This movie star's death stings me, haunts me. Perhaps it's because I've know so many actors like him in my twenty-eight years in the movie business. I understand what they have to bear -- the loneliness and the artistic demands along with size of your face when it's projected on the immense screen. The inner pain and shadow that you must carry with you is hard to imagine, as is the recognition that for some, the weight of all that is just too much.

Comics know this as well as anybody -- the weight of the shadow.

But sometimes the universe acts like a stern parent delivering a flash of deadly lightning, thereby defining the boundaries by shadows and confirming that life is scary and short.

A crowd estimated in the hundreds gathered around the street outside Ledger's apartment building, mixing with reporters, bloggers, and citizen journalists with cell phone cameras jostling for a better view. But of what? It was all macabre and indecent, reminiscent of the unwashed masses that gathered at the guillotine hoping to see the heads of aristocrats roll.

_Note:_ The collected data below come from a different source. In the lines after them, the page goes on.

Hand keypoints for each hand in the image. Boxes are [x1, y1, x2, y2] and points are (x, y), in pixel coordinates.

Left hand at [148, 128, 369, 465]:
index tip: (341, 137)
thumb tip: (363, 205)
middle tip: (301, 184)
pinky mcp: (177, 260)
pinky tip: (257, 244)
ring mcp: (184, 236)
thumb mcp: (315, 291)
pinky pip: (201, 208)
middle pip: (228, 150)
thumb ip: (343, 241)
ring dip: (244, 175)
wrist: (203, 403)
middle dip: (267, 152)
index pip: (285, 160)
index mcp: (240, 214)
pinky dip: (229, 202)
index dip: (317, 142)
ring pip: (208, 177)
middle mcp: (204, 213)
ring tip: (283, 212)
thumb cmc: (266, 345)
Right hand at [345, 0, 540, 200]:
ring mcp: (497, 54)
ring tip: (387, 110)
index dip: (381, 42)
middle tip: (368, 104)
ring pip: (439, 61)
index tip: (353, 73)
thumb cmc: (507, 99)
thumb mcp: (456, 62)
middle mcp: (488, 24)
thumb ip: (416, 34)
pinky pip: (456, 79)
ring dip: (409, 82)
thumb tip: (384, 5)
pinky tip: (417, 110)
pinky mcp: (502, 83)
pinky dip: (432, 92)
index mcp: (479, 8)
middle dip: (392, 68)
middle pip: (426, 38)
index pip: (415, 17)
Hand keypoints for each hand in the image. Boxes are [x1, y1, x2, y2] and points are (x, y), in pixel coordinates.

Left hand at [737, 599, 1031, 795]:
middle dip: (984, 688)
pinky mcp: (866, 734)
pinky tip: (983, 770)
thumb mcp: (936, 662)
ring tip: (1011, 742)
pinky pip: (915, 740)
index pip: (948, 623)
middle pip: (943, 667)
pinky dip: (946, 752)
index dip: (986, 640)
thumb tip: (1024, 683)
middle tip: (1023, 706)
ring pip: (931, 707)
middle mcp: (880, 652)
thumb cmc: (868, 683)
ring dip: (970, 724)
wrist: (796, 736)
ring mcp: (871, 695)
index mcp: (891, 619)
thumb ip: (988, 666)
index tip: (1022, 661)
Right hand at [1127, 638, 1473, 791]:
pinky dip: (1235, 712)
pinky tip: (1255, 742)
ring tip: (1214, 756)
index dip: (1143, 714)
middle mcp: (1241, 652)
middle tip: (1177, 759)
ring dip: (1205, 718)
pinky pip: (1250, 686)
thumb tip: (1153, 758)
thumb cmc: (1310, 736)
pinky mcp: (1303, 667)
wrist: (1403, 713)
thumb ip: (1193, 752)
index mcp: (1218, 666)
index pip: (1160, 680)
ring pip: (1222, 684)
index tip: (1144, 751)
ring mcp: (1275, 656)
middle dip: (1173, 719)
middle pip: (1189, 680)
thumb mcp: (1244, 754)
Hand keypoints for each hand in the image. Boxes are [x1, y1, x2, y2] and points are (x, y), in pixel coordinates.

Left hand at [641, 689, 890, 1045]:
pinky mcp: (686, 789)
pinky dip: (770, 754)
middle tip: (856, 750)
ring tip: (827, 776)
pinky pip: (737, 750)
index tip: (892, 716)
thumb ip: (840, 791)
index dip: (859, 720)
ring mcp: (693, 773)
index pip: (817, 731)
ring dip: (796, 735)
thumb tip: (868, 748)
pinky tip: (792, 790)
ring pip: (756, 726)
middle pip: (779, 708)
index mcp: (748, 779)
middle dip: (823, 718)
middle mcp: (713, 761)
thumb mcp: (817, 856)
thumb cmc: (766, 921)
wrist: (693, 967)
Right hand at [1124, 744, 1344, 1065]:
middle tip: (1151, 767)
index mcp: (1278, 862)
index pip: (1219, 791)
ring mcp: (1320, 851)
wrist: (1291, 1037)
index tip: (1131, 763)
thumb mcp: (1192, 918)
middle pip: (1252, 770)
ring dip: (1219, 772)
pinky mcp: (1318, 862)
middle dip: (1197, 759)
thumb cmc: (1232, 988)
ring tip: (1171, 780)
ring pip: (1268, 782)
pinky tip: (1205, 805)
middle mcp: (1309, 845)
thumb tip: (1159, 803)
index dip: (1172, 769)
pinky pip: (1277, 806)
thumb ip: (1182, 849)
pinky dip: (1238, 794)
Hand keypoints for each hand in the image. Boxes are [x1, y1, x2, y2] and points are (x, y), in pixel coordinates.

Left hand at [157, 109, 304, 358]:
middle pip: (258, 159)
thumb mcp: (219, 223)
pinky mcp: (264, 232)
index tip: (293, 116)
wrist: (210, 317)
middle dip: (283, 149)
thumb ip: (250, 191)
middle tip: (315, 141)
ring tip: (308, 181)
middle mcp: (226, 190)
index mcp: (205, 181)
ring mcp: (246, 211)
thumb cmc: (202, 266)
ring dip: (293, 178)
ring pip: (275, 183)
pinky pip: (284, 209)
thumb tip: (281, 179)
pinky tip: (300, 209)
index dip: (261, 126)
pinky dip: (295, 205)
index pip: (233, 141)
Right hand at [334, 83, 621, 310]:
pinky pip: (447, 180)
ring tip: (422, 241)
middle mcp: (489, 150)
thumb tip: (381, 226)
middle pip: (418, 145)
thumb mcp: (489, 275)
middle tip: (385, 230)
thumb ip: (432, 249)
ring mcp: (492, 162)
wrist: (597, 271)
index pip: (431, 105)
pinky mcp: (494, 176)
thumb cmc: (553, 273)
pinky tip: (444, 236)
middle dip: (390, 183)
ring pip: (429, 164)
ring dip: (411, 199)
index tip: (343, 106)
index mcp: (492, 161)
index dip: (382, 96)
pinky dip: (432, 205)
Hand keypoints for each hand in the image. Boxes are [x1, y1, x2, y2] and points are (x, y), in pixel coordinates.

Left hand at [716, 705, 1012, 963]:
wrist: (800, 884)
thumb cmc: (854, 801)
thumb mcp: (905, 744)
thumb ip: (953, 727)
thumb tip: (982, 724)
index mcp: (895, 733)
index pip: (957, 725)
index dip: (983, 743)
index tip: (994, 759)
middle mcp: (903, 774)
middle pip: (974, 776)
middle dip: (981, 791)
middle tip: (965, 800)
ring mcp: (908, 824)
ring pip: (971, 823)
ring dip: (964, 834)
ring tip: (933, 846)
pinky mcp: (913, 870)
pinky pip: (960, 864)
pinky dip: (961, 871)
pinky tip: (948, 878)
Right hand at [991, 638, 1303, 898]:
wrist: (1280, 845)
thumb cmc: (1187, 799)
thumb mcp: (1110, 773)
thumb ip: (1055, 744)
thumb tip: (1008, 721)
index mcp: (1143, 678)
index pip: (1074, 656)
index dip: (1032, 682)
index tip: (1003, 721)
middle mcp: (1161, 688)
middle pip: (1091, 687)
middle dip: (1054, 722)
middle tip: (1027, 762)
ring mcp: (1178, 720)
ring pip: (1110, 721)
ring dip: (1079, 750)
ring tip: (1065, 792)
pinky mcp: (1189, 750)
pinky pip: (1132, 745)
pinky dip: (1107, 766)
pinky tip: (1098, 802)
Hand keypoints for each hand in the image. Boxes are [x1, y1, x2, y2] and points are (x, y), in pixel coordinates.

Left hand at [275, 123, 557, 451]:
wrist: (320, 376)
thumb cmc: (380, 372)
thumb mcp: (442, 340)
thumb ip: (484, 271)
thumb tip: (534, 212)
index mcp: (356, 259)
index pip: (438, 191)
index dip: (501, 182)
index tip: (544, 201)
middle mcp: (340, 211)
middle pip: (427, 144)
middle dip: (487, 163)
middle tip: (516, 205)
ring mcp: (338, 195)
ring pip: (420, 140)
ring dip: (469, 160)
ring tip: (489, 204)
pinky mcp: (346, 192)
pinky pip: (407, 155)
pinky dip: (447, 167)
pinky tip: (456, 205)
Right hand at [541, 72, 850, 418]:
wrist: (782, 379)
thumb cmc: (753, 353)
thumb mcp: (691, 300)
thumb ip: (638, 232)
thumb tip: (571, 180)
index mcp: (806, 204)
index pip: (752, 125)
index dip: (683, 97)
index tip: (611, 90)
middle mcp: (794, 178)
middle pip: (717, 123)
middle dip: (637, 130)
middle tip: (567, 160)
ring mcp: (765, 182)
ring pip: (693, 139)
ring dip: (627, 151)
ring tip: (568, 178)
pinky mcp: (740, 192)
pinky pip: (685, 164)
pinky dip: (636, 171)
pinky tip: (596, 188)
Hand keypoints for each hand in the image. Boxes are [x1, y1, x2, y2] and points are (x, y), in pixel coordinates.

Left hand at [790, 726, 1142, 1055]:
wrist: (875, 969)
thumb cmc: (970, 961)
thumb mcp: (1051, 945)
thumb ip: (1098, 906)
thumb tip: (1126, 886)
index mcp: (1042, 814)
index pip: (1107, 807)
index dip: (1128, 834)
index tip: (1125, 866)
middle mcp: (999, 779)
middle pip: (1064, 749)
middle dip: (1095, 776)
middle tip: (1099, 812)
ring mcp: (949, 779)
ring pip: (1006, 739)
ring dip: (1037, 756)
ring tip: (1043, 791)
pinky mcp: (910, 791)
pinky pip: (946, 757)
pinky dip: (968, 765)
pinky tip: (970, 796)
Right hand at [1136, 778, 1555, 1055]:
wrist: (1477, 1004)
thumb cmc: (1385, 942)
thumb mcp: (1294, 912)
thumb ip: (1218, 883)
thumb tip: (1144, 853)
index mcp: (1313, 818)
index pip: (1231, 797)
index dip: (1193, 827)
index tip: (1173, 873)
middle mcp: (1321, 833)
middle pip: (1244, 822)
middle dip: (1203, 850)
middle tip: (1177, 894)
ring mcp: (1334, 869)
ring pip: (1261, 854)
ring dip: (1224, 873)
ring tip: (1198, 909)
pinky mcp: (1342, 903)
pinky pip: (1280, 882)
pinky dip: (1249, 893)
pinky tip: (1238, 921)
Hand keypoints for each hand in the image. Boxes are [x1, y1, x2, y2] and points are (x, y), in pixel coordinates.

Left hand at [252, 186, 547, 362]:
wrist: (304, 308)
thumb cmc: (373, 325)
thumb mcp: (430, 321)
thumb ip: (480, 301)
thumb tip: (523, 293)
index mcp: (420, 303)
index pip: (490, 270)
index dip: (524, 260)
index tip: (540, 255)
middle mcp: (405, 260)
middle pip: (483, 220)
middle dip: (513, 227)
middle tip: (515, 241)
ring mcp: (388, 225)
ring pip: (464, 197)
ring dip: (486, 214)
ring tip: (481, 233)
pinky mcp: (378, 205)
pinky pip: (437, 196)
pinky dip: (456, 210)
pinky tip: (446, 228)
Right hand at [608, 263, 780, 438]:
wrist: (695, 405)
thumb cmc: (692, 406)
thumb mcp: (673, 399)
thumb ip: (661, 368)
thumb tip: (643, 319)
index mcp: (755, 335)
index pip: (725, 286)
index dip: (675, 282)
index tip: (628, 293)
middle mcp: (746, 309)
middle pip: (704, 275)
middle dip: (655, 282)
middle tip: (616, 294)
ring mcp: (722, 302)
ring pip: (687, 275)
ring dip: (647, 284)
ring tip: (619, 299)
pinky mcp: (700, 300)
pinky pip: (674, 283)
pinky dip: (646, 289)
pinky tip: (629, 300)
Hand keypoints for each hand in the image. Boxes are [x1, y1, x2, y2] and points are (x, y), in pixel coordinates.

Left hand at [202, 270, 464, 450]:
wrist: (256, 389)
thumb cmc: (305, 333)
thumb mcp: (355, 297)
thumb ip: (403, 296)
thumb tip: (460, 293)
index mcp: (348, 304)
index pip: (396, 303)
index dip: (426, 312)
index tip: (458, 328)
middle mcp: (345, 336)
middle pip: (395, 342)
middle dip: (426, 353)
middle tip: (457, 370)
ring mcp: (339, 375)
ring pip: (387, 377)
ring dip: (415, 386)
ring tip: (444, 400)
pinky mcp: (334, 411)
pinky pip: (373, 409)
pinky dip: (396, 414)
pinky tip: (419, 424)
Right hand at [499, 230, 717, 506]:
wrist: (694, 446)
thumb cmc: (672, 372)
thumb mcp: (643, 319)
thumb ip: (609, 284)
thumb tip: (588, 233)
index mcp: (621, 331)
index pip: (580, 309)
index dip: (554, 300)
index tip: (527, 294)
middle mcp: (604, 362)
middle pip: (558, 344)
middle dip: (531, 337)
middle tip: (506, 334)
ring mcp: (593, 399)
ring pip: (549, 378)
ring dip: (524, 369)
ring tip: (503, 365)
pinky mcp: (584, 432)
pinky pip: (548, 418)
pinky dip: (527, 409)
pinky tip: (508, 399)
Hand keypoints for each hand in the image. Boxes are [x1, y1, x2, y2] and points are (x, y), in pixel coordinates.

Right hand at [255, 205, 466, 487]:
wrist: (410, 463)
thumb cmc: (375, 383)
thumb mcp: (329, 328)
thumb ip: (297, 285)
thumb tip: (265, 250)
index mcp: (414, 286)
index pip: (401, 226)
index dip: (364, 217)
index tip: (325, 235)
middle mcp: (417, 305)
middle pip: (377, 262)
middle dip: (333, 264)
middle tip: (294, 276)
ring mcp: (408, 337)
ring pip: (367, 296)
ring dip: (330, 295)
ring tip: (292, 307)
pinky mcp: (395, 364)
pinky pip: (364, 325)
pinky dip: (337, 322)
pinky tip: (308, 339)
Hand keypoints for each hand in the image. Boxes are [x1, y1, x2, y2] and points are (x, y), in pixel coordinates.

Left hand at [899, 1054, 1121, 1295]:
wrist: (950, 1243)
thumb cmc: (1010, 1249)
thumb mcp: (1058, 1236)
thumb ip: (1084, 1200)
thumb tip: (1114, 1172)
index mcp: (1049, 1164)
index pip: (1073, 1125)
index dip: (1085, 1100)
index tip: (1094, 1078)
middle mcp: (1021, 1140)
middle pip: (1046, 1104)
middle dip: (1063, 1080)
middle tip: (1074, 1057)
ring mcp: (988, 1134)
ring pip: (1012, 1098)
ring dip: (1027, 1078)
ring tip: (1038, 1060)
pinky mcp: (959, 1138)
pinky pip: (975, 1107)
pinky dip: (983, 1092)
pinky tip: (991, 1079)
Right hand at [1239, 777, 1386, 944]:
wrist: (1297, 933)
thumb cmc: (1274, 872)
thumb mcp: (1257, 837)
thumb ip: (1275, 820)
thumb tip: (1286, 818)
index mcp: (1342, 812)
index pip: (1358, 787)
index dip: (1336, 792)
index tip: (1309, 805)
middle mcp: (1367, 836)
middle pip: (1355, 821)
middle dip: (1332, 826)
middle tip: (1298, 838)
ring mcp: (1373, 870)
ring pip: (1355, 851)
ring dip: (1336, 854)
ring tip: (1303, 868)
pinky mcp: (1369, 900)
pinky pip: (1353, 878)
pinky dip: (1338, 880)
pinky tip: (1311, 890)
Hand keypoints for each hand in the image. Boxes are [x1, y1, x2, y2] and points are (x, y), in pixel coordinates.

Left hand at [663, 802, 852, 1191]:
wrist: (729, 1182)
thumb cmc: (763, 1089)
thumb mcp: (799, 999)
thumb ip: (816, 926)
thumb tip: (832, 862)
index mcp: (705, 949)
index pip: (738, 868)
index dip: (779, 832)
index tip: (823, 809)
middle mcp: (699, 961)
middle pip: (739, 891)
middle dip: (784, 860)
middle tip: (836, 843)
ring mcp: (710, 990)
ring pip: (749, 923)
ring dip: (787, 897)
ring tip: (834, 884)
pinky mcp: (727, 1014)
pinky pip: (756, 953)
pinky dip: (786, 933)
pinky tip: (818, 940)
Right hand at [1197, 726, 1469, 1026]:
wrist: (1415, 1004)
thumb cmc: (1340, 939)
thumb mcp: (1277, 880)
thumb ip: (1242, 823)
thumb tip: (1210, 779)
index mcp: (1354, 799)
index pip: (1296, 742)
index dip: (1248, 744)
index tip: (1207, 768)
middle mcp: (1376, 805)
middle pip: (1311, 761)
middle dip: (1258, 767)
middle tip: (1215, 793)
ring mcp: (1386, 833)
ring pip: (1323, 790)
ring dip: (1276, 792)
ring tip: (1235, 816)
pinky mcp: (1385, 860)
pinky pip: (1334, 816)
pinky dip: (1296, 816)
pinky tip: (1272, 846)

Those people who should be ashamed of themselves gathered for a simple reason: they wanted an explanation for sudden and unexpected death. In that, there is something human.

Meanwhile, this morning, the rains came to Hollywood and life goes on. A leaky pipe forced me to call the plumber. The chipper voice at the other end said, "Rabonov Plumbing. This is Beth. How can I make you smile today?"

Without missing a beat, I said, "Bring back Heath Ledger."

After a long pause, Beth sighed, "Oh my god."

Like so many people, Beth was unable to really digest tragedy without a Mickey Mouse voice or Dawson's Creek piano music and strings soundtrack. You couldn't really make me smile, Beth. Don't worry about it.

Life is deeply unexplainable and profoundly sad sometimes, despite what TMZ and the other media outlets want us to think. There is nothing to think, only to feel. What we might come to realize is that we are not armor-clad or impervious to life's punches, or to the degradations of time.

Most of us never met Heath Ledger, but we feel his loss, partly because we bond to those outsized talents on the big screen in the same way that we connect to a stranger crying on a public bus or at a Starbucks.

I live in one of Judy Garland's houses. As a fan, I never much liked Judy Garland, but living here I feel like I have come to know her. People have given me a few of her possessions, and my neighbors have told me things that I wish I didn't know. But the resounding thing I have learned about Judy Garland was that she was funny -- and I believe that she was in on the joke. She knew she was handed a freakazoid deck, but she played it and enjoyed her life, until she was found face down in her bedroom.

Everyone goes beyond the rainbow. I will, you will, and so will Heath's young daughter Matilda.

Each generation sees some person snuffed out before their time -- someone modest, controlled, brilliant and troubled.

And then the vultures pounce down, the feeding frenzy begins, the unseemly, venomous scandal-mongering, the inaccuracies and rowdy speculations.

So now, here in Los Angeles, we are soaked by the rains; we see that we are not water proof. The roof leaks. We believe that there are UFOs over Texas. We learn that the rules that may apply at the Olive Garden for a conventional life don't apply to mercurial actors in Soho.

When next week's crappy tabloids come out, they will miss the story, the same way that they did when Diana exploded in that Parisian Tunnel.

People die. Nice guys sometimes go first. Sometimes you can steal wireless, and sometimes you can't. The real concern is how we can navigate in the dark when the shadow comes over the sun. It just may be the time to readjust our eyes and see things the way they sometimes are -- unexplainable, grave, and rather poetic.

To honor Heath Ledger, I am going to take the day off, turn off the TV, have a massage, and listen to Judy's Carnegie Hall album. Maybe I will rent Brokeback Mountain to see again the many gifts that he's left behind for us and for the future.

Life goes on and the dead speak. They tell us to live. And sometimes we bask in the sunshine, sometimes we bask in the rain. But we know that the lightning can strike, anytime.